Search code examples
c++qtbinary-data

Understanding the binary format of QDataStream


I am trying to decode a binary file that was written by CloudCompare using a small Kotlin tool I am writing. I figured that since CloudCompare is open source, this should be fairly simple, but I am struggling with one particular issue.

I am trying to decode the name of a CloudCompare entity and CloudCompare uses the following C++ code to decode it:

// Header file
QString m_name;

// Source file
bool ccObject::fromFile(QFile& in, short dataVersion, int flags, LoadedIDMap& oldToNewIDMap)
{
    // ...

    //name
    if (dataVersion < 22) //old style
    {
        // ...
    }
    else //(dataVersion>=22)
    {
        QDataStream inStream(&in);
        inStream >> m_name;
    }

    // ...
}

So, in essence, CloudCompare wraps the binary input stream in QDataStream and asks QDataStream to decode a QString. The documentation of the binary format that QDataStream uses specifies, that QStrings are encoded with their length encoded as a quint32 followed by the string encoded in UTF-16. However, the data that I am trying to decode does not seem to match up with that. Here's the data in question:

Binary data to be decoded

When trying to decode the name, the seek position of the input stream is at 0x0010. If I follow the docs, I would parse the following for bytes (0x77 0x04 0x00 0x00) with big-endian byte order to an unsigned int (which evaluates to 1996750848) and expect the actual UTF-16 string to start at offset 0x0014).
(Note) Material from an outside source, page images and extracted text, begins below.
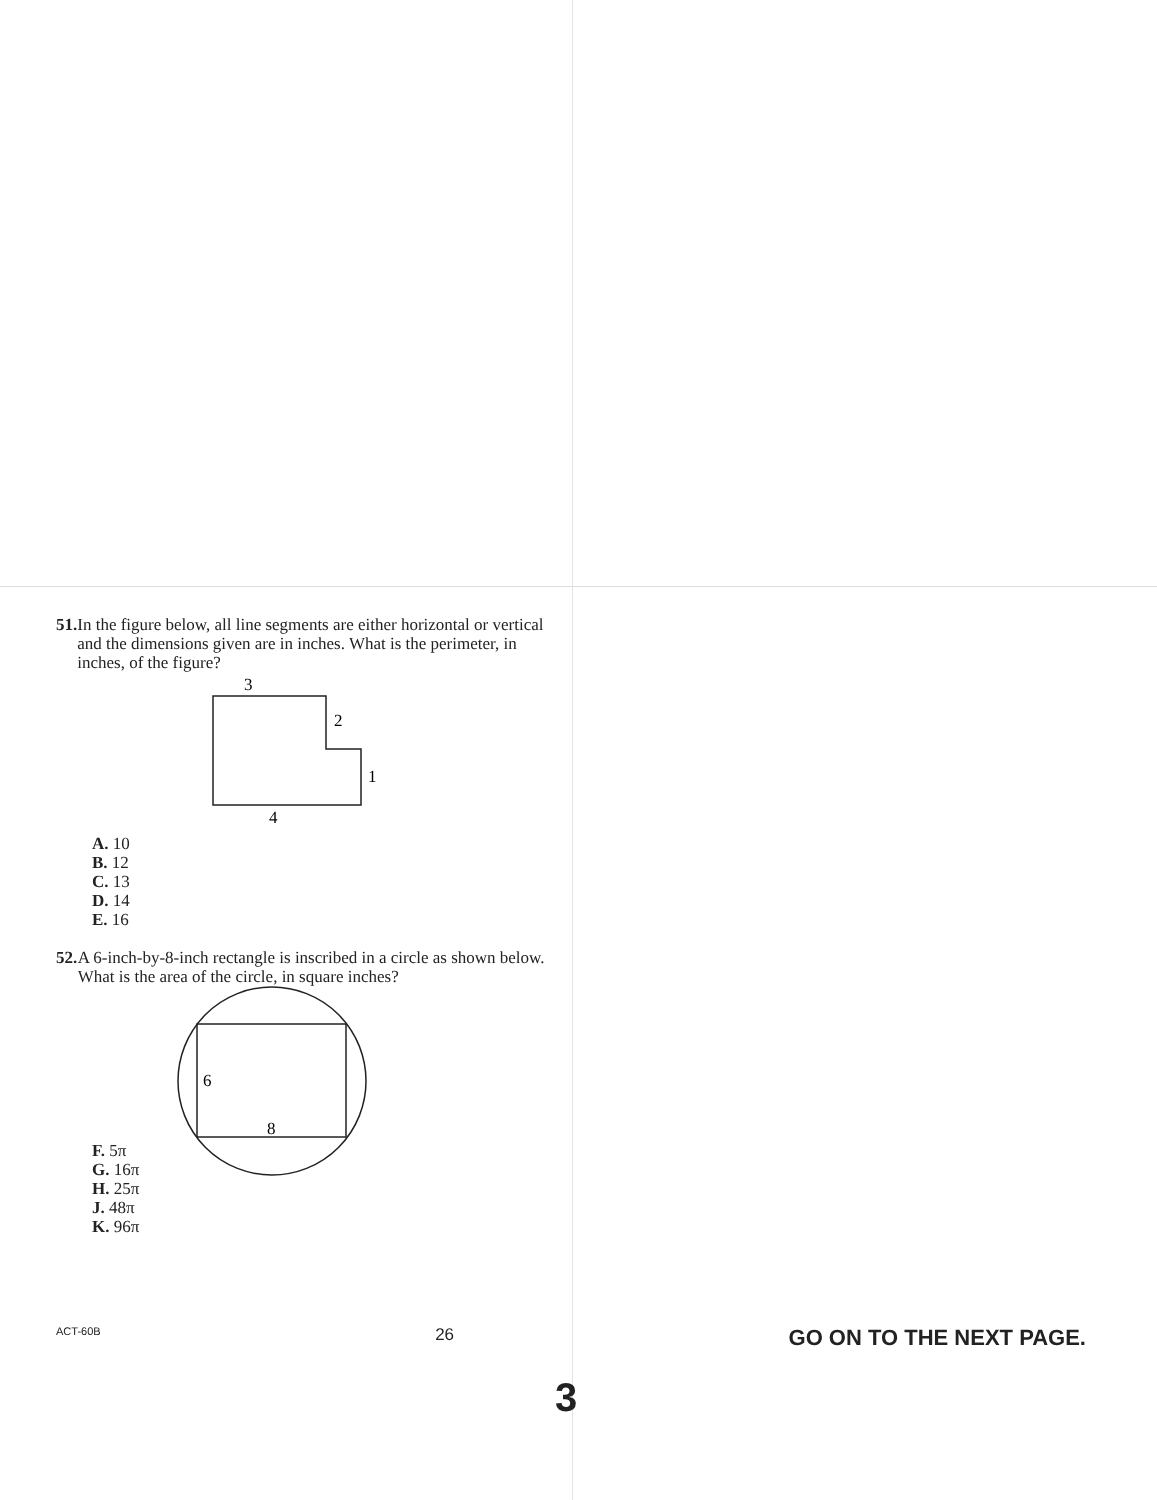51. In the figure below, all line segments are either horizontal or vertical and the dimensions given are in inches. What is the perimeter, in inches, of the figure?
3
2
1
4
A. 10
B. 12
C. 13
D. 14
E. 16
52. A 6-inch-by-8-inch rectangle is inscribed in a circle as shown below. What is the area of the circle, in square inches?
F. 5π
G. 16π
H. 25π
J. 48π
K. 96π
6
8
ACT-60B 26 GO ON TO THE NEXT PAGE.
3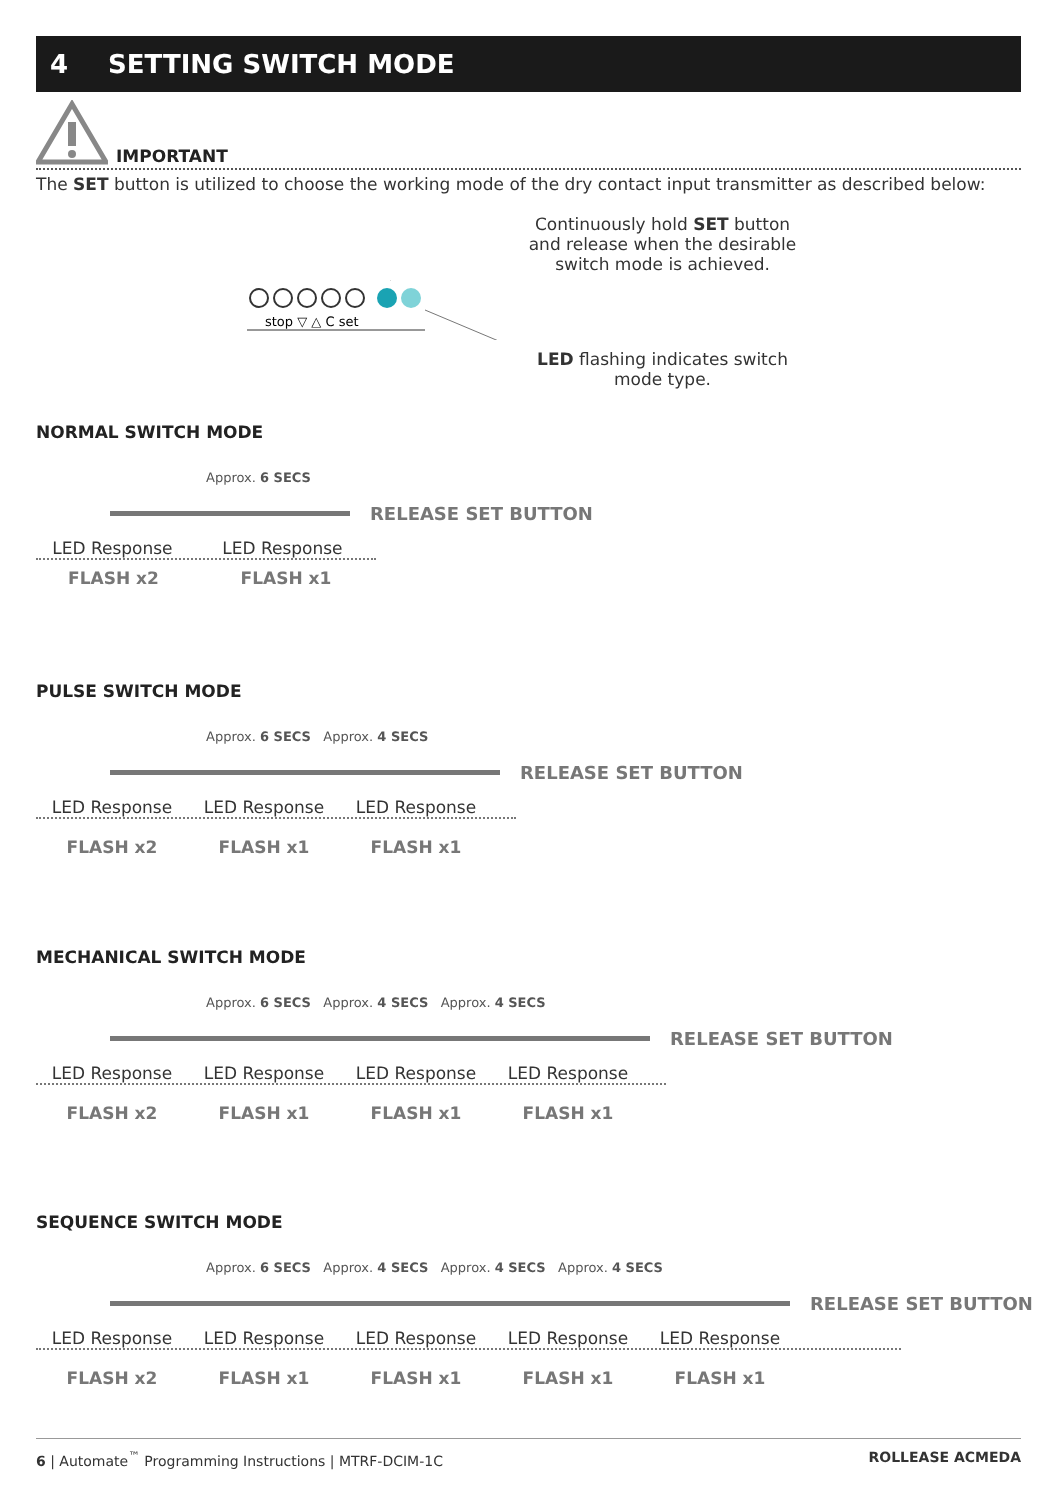4 SETTING SWITCH MODE
IMPORTANT
The SET button is utilized to choose the working mode of the dry contact input transmitter as described below:
stop ▽ △ C set
Continuously hold SET button and release when the desirable switch mode is achieved.
LED flashing indicates switch mode type.
NORMAL SWITCH MODE
Approx. 6 SECS
RELEASE SET BUTTON
LED Response LED Response
FLASH x2 FLASH x1
PULSE SWITCH MODE
Approx. 6 SECS Approx. 4 SECS
RELEASE SET BUTTON
LED Response LED Response LED Response
FLASH x2 FLASH x1 FLASH x1
MECHANICAL SWITCH MODE
Approx. 6 SECS Approx. 4 SECS Approx. 4 SECS
RELEASE SET BUTTON
LED Response LED Response LED Response LED Response
FLASH x2 FLASH x1 FLASH x1 FLASH x1
SEQUENCE SWITCH MODE
Approx. 6 SECS Approx. 4 SECS Approx. 4 SECS Approx. 4 SECS
RELEASE SET BUTTON
LED Response LED Response LED Response LED Response LED Response
FLASH x2 FLASH x1 FLASH x1 FLASH x1 FLASH x1
6 | Automate<sup>™</sup> Programming Instructions | MTRF-DCIM-1C ROLLEASE ACMEDA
But as you can see, the string only starts at offset 0x0018 and and if you decode the bytes from 0x0014 to 0x0017, they indeed decode to 14, the length of the UTF-16 string in bytes. Hence, there seem to be 4 bytes from offset 0x0010 to 0x0013 which I don't understand the purpose of.
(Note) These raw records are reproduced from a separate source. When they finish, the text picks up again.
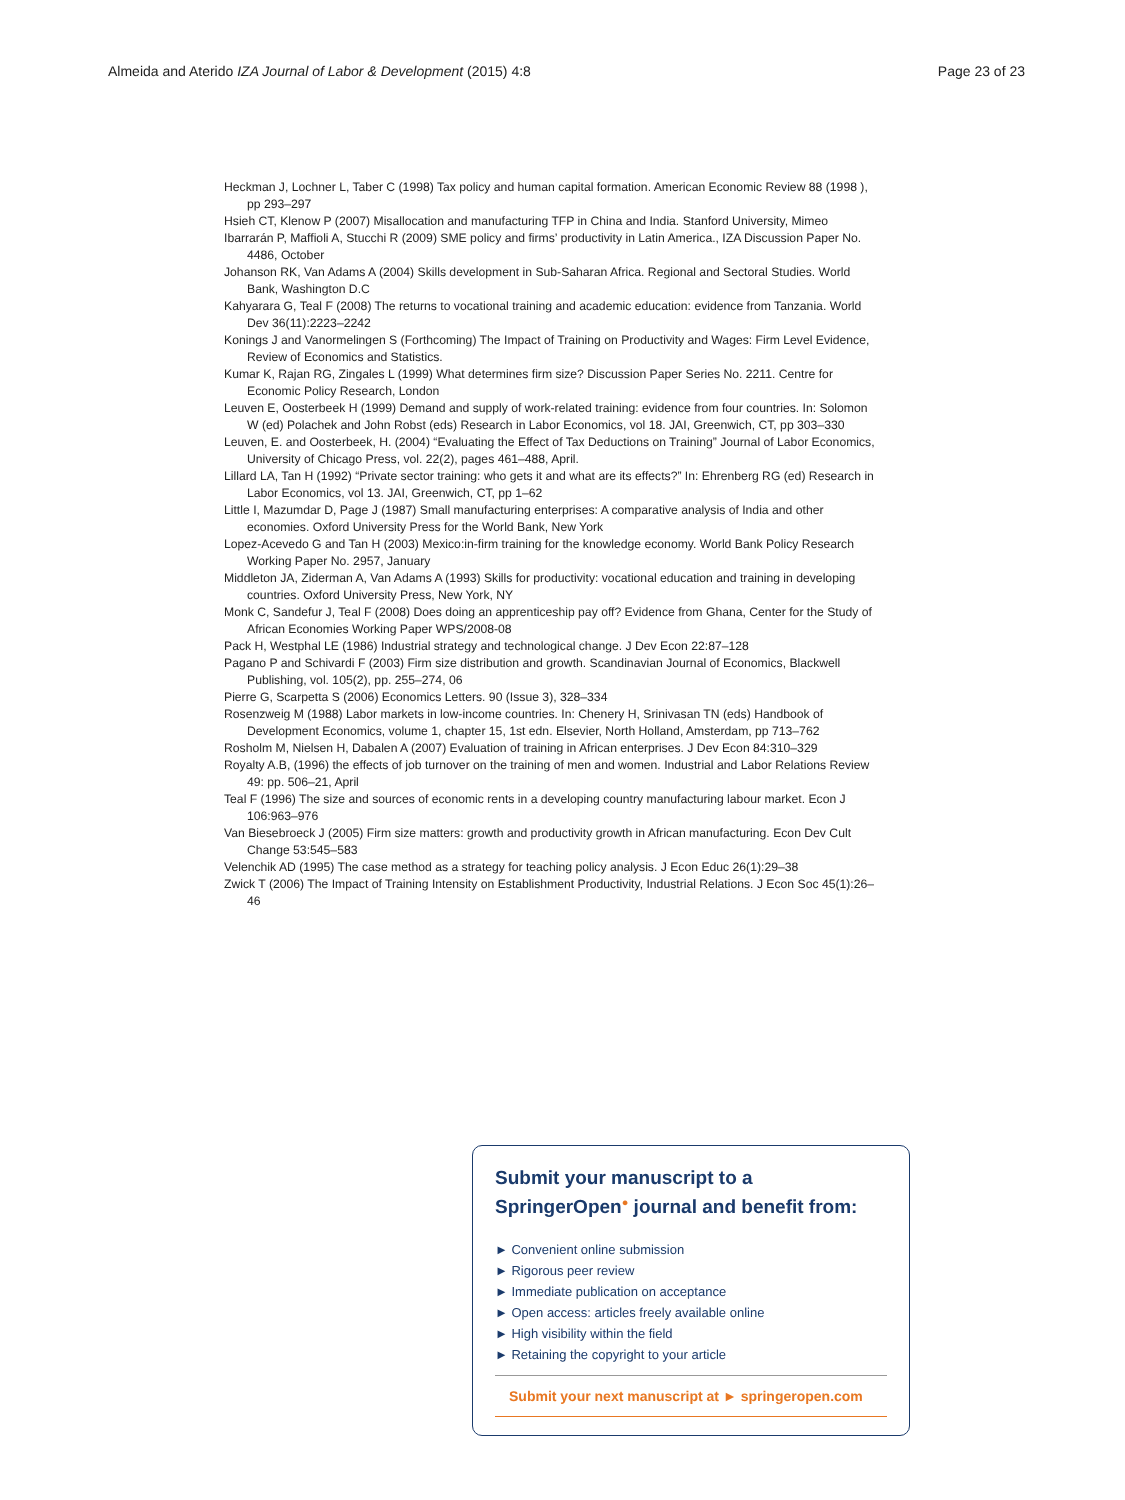Almeida and Aterido IZA Journal of Labor & Development (2015) 4:8 Page 23 of 23
Heckman J, Lochner L, Taber C (1998) Tax policy and human capital formation. American Economic Review 88 (1998 ), pp 293–297
Hsieh CT, Klenow P (2007) Misallocation and manufacturing TFP in China and India. Stanford University, Mimeo
Ibarrarán P, Maffioli A, Stucchi R (2009) SME policy and firms’ productivity in Latin America., IZA Discussion Paper No. 4486, October
Johanson RK, Van Adams A (2004) Skills development in Sub-Saharan Africa. Regional and Sectoral Studies. World Bank, Washington D.C
Kahyarara G, Teal F (2008) The returns to vocational training and academic education: evidence from Tanzania. World Dev 36(11):2223–2242
Konings J and Vanormelingen S (Forthcoming) The Impact of Training on Productivity and Wages: Firm Level Evidence, Review of Economics and Statistics.
Kumar K, Rajan RG, Zingales L (1999) What determines firm size? Discussion Paper Series No. 2211. Centre for Economic Policy Research, London
Leuven E, Oosterbeek H (1999) Demand and supply of work-related training: evidence from four countries. In: Solomon W (ed) Polachek and John Robst (eds) Research in Labor Economics, vol 18. JAI, Greenwich, CT, pp 303–330
Leuven, E. and Oosterbeek, H. (2004) “Evaluating the Effect of Tax Deductions on Training” Journal of Labor Economics, University of Chicago Press, vol. 22(2), pages 461–488, April.
Lillard LA, Tan H (1992) “Private sector training: who gets it and what are its effects?” In: Ehrenberg RG (ed) Research in Labor Economics, vol 13. JAI, Greenwich, CT, pp 1–62
Little I, Mazumdar D, Page J (1987) Small manufacturing enterprises: A comparative analysis of India and other economies. Oxford University Press for the World Bank, New York
Lopez-Acevedo G and Tan H (2003) Mexico:in-firm training for the knowledge economy. World Bank Policy Research Working Paper No. 2957, January
Middleton JA, Ziderman A, Van Adams A (1993) Skills for productivity: vocational education and training in developing countries. Oxford University Press, New York, NY
Monk C, Sandefur J, Teal F (2008) Does doing an apprenticeship pay off? Evidence from Ghana, Center for the Study of African Economies Working Paper WPS/2008-08
Pack H, Westphal LE (1986) Industrial strategy and technological change. J Dev Econ 22:87–128
Pagano P and Schivardi F (2003) Firm size distribution and growth. Scandinavian Journal of Economics, Blackwell Publishing, vol. 105(2), pp. 255–274, 06
Pierre G, Scarpetta S (2006) Economics Letters. 90 (Issue 3), 328–334
Rosenzweig M (1988) Labor markets in low-income countries. In: Chenery H, Srinivasan TN (eds) Handbook of Development Economics, volume 1, chapter 15, 1st edn. Elsevier, North Holland, Amsterdam, pp 713–762
Rosholm M, Nielsen H, Dabalen A (2007) Evaluation of training in African enterprises. J Dev Econ 84:310–329
Royalty A.B, (1996) the effects of job turnover on the training of men and women. Industrial and Labor Relations Review 49: pp. 506–21, April
Teal F (1996) The size and sources of economic rents in a developing country manufacturing labour market. Econ J 106:963–976
Van Biesebroeck J (2005) Firm size matters: growth and productivity growth in African manufacturing. Econ Dev Cult Change 53:545–583
Velenchik AD (1995) The case method as a strategy for teaching policy analysis. J Econ Educ 26(1):29–38
Zwick T (2006) The Impact of Training Intensity on Establishment Productivity, Industrial Relations. J Econ Soc 45(1):26–46
Submit your manuscript to a SpringerOpen<sup>●</sup> journal and benefit from:
► Convenient online submission
► Rigorous peer review
► Immediate publication on acceptance
► Open access: articles freely available online
► High visibility within the field
► Retaining the copyright to your article
Submit your next manuscript at ► springeropen.com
My first guess is that QDataStream encodes some header information there, but I couldn't find any documentation on what that could be. Hence, my question boils down to what these four bytes mean and whether I need to parse them at all or if skipping them is possible without any side-issues.


Solution

  • Tracing through the CloudCompare source code tells me the following about the file format:

    • 0x00+3 43 43 42 (CCB) specify that a BinFilter should be used to read
    • 0x03+1 32 are "load flags", whatever those may be.
    • 0x04+4 34 00 00 00 is the file version. 0x34 = 52. The latest version is 54 apparently.
    • 0x08+8 01 00 00 00 00 00 00 00 is the class ID of the object being read. 0x1 is a "HObject".
    • Control transfers to ccHObject::fromFile. First thing it does is call ccHObject::fromFileNoChildren, which calls ccObject::fromFile.
    • 0x10+4 77 04 00 00 is the "unique ID of this object", as of data version 20. This is the bit you overlooked.
    • 0x14 is the start of a serialized QString, as you showed in your question.